We’ve identified eight characteristics that you should expect from a strong B2B CRM leader:
- They don’t tolerate functional bias – IT, Sales, Marketing, Sales Operations, Finance, Sales Enablement, Leadership, and Operations all have a role and a stake in CRM success. If a particular function imprints their mentality on the deployment and administration, you’ll find distortions and resistance to CRM adoption.
- Making change and CRM processes durable is 1st priority – They recognize that underinvesting in the right support, training, and coaching will ensure failure.
- Data, data hygiene, and data quality are 2nd priority – Data issues are heavily process-driven and require commitment and leadership from sales and marketing. It’s a team effort and they know how to get everyone on the same page.
- They diagnose, prioritize, and mobilize change – CRMs effect change throughout organizations that often can’t keep up with the change. Knowing what support is needed to effect change is more important than deploying functionality.
- They have sales and marketing on their resume – CRM is heavily sales and marketing-centric and requires an end-to-end approach. Today, the best CRM leaders have grown up with CRMs. You’ll want someone in the 45-55 age range that has a blend of practitioner experience and past CRM leadership.
- They understand CRM and Marketing Automation – Separate teams and budget owners often manage investments in CRM and marketing automation. The best leaders manage marketing automation and CRM as one.
- They recognize if they have the right resources – Inexperienced people in crucial roles or “B” grade 3rd party resources will add at least months and in most cases years to CRM adoption and success.
- They listen and manage expectations – CRM leadership can seem like hand-to-hand combat at times with multiple stakeholders coming at them in full.
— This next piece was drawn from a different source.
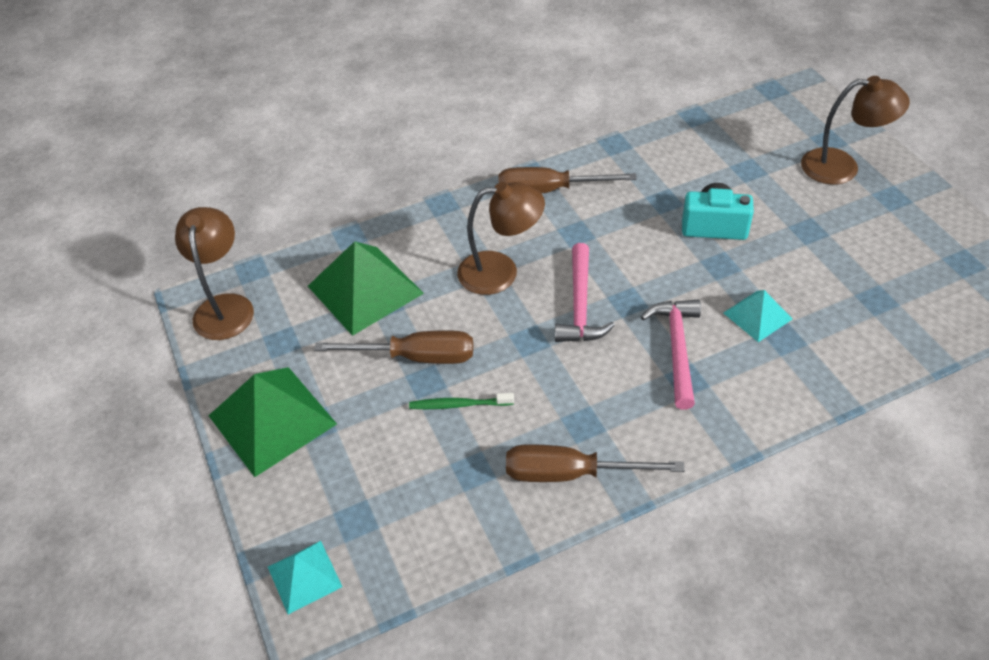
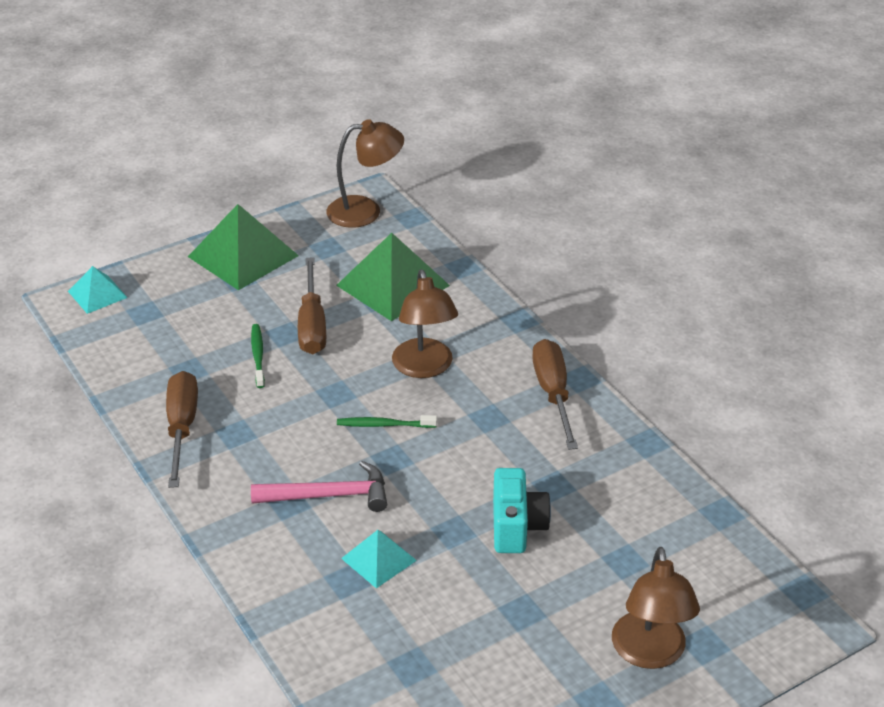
camera: 80 degrees right, 10 degrees down
pink hammer [555,243,615,342] -> green toothbrush [337,415,437,428]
Listening to competing priorities and understanding how to help the organization accomplish its goals without pleasing all of the people all of the time is a required skill.
Fifteen years ago CRM was an emerging technology that few people knew how to manage and leverage for organizational success.
Today, CRM leaders are as essential as IT or Finance. If your CRM is failing you, look for the characteristics mentioned above in your next CRM sales leader.